Haven't one of these myself, but looking at AT's website there's several issues here.
The 1/4" inputs on the Focusrite are intended for "line level" input which is many times higher than a mocrophone puts out. So one reason for no sound is that a line level input hasn't got enough gain to raise the signal to a usable level. To do that you need to connect to a microphone pream, which are the XLR sockets.

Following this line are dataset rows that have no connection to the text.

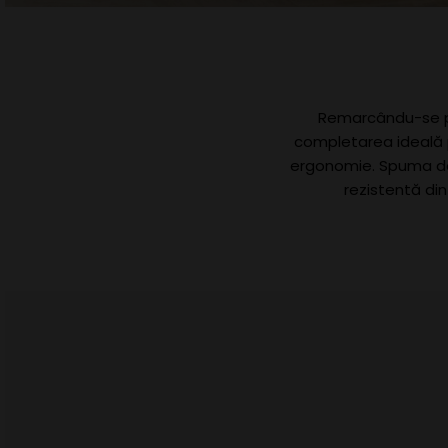
Remarcându-se pr
completarea ideală p
ergonomie. Spuma de 
rezistentă din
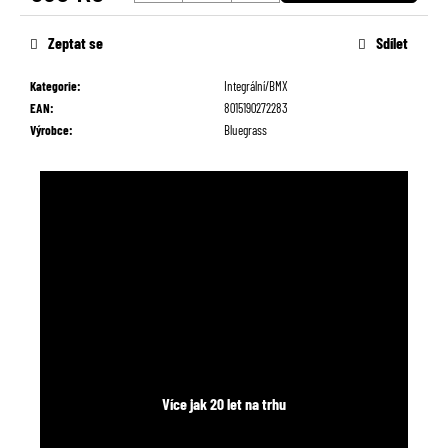
č
Měrná
u
cena:
Zeptat se
Sdílet
j
e
Kategorie
:
Integrální/BMX
m
EAN
:
8015190272283
e
Výrobce
:
Bluegrass
Více jak 20 let na trhu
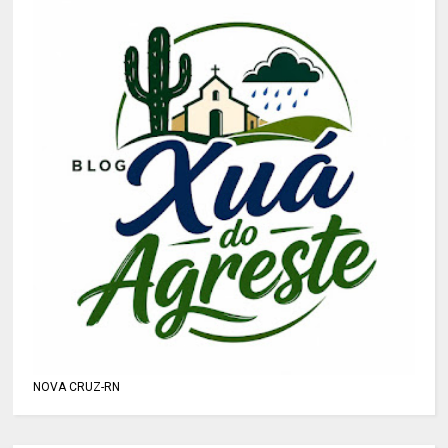
NOVA CRUZ-RN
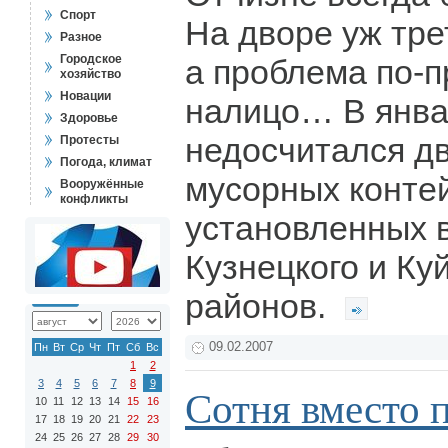
Спорт
На дворе уж тре
Разное
Городское
а проблема по-
хозяйство
Новации
налицо… В янва
Здоровье
недосчитался д
Протесты
Погода, климат
мусорных конте
Вооружённые
конфликты
установленных в
Кузнецкого и Ку
районов.
09.02.2007
Пн
Вт
Ср
Чт
Пт
Сб
Вс
1
2
3
4
5
6
7
8
9
Сотня вместо 
10
11
12
13
14
15
16
17
18
19
20
21
22
23
24
25
26
27
28
29
30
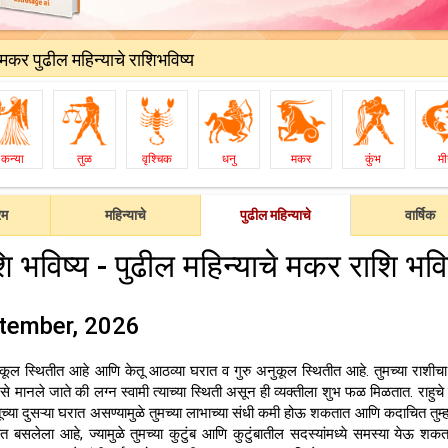
मकर पुढील महिन्याचे राशिभविष्य
कन्या
तुळ
वृश्चिक
धनु
मकर
कुंभ
म
ेम
महिन्याचे
पुढील महिन्याचे
वार्षिक
िष्य - पुढील महिन्याचे मकर राशि भवि
tember, 2026
िकूल स्थितीत आहे आणि केतू आठव्या घरात व गुरु अनुकूल स्थितीत आहे. तुमच्या राशीचा 
 मानले जाते की लग्न स्वामी त्याच्या स्थिती असून ही व्यक्तीला शुभ फळ मिळतात. राहुचे द
च्या दुसऱ्या घरात असण्यामुळे तुमच्या लाभाच्या संधी कमी होऊ शकतात आणि कदाचित तुम्ह
रात बसलेला आहे, ज्यामुळे तुमच्या कुटुंब आणि कुटुंबातील सदस्यांमध्ये समस्या येऊ शकत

Another reason is that the headphone's lead has a plug that handles stereo audio to the headphones and mono audio from the mic. The Foxusrite line inputs will take "stereo" type jack plugs, more accurately called TRS (Tip/Ring/Sleeve) for a balanced input connection or a "mono" (TS) plug for an unbalanced connection those plugs aren't compatible with the connections the plug on the headphones has. Which, for the sake of completeness, is a TRRS one if I've counted correctly.
The mic is also a condensor type so unless it has batteries it will need to get sent the right electrical DC voltage in the right connectors to make it work (called "phantom power"). Which could be anything from a few millivolts to quite a lot more than that, and sending it too much voltage will quite probably kill it so best not to go there.
You might well be able to get it to work with a PC's on-board sound using the Y adaptor cable AT's site say it comes with but interfacing it with the Focusrite would be far from simple.
AT say the headset comes with a miniature USB DAC. It should work plugged into the PC using that and Sonar (or any other DAW) should recognise the DAC as an available audio interface so long as any necessary drivers have been installed. The results might not be as good as the Focusrite and monitoring latency might be a problem (unless AT happen to supply ASIO drivers for it), but will quite possibly be better than the PC's built in sound.
In all honesty though if you want to record singing or even voiceover your better option would almost certainly be to pick up an inexpensive mic that uses an XLR to XLR cable (there are quite a lot of cheap "USB" mics that use USB cables direct to PC - avoid them) and a seperate pair of headphones (or monitors) if necessary.